(JOB)
Nothing but the line containing "- Radius.db that" and the lines after it in the entries below should appear, each repeated exactly.

(SOURCE RECORDS begins)

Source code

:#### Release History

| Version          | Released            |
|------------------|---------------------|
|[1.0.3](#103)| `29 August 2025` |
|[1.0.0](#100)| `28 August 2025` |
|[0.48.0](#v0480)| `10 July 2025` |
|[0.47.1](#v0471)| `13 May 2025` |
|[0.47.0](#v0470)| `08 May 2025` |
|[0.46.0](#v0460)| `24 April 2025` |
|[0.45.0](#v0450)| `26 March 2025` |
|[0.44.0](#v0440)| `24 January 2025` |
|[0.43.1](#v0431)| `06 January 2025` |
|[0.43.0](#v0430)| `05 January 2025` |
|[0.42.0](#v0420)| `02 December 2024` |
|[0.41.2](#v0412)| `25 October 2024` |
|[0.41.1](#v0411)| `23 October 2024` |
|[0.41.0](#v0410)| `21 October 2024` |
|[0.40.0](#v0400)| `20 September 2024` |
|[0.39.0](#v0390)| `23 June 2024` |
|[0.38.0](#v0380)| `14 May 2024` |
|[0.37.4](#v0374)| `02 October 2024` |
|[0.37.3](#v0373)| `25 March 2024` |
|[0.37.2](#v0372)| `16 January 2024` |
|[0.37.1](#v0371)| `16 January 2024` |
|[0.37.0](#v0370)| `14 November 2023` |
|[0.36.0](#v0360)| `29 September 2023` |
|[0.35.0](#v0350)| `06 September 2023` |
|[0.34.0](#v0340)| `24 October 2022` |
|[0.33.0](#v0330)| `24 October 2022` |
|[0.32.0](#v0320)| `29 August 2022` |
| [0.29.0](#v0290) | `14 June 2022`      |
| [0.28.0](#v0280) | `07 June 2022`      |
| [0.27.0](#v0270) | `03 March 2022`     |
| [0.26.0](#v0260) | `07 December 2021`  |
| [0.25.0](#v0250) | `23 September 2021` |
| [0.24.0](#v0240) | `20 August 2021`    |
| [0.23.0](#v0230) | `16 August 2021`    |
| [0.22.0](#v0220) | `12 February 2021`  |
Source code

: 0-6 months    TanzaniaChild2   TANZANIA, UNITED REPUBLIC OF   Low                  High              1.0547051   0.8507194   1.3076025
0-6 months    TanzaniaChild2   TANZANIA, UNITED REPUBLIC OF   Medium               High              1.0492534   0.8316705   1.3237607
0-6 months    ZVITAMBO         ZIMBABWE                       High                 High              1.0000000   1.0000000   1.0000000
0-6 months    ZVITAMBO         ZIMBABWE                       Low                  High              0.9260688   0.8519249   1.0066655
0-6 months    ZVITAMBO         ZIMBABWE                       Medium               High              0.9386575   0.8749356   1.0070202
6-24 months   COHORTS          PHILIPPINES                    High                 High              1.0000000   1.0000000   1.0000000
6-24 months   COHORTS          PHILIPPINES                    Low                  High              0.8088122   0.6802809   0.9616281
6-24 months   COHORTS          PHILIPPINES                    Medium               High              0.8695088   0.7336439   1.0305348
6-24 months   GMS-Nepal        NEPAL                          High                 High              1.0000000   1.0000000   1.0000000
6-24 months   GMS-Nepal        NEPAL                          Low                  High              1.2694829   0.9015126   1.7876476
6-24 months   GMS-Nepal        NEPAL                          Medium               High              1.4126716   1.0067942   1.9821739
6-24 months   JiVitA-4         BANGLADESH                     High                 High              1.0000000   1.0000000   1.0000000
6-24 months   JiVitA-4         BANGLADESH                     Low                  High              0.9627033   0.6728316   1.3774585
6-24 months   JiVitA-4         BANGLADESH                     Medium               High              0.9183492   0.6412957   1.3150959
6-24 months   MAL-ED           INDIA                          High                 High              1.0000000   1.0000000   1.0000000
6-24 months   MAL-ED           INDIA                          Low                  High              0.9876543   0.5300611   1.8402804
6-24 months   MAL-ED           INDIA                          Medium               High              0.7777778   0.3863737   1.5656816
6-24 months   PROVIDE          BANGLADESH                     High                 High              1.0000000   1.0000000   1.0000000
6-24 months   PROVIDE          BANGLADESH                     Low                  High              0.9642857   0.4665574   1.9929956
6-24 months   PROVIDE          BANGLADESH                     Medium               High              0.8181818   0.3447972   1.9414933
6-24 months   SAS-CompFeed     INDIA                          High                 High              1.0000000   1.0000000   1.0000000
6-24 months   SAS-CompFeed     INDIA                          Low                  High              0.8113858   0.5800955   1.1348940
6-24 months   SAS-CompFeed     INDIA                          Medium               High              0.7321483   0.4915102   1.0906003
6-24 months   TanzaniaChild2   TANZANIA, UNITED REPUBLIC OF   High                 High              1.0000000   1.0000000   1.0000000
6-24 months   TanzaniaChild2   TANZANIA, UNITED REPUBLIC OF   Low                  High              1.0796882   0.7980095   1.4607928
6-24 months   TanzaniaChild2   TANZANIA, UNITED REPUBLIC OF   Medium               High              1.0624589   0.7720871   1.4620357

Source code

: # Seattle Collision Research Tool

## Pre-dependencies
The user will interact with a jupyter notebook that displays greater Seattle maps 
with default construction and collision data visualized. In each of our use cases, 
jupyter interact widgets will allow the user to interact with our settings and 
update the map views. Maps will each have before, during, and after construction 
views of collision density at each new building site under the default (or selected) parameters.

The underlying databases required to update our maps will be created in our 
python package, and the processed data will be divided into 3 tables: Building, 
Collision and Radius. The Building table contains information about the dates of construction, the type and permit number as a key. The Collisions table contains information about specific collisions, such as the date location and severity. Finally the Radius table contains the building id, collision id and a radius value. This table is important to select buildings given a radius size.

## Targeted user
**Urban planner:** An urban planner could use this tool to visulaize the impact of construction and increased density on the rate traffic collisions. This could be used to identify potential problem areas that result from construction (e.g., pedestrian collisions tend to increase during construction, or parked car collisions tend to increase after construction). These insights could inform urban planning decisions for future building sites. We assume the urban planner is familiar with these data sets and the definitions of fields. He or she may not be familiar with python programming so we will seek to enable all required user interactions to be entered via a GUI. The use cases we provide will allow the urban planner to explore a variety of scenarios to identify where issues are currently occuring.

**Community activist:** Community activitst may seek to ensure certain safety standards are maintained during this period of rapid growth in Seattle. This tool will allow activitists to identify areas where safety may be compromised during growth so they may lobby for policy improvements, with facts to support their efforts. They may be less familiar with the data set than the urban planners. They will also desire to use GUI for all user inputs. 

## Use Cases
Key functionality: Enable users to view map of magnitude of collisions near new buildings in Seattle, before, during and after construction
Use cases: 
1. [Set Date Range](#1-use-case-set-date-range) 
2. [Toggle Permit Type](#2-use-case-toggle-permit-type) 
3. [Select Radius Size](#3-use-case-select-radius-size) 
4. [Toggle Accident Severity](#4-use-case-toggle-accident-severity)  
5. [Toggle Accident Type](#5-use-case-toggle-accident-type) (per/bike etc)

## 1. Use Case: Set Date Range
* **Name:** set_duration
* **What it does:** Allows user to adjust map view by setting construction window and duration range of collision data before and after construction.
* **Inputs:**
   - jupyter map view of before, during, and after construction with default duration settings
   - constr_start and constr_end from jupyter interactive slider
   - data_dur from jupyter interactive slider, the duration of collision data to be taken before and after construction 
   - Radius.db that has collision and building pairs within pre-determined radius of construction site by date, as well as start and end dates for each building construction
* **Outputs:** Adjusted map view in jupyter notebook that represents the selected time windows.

(SOURCE RECORDS ends)

(YOUR SOLUTION)
   - Radius.db that has collision and building pairs within pre-determined radius of construction site by date, as well as start and end dates for each building construction
* **Outputs:** Adjusted map view in jupyter notebook that represents the selected time windows.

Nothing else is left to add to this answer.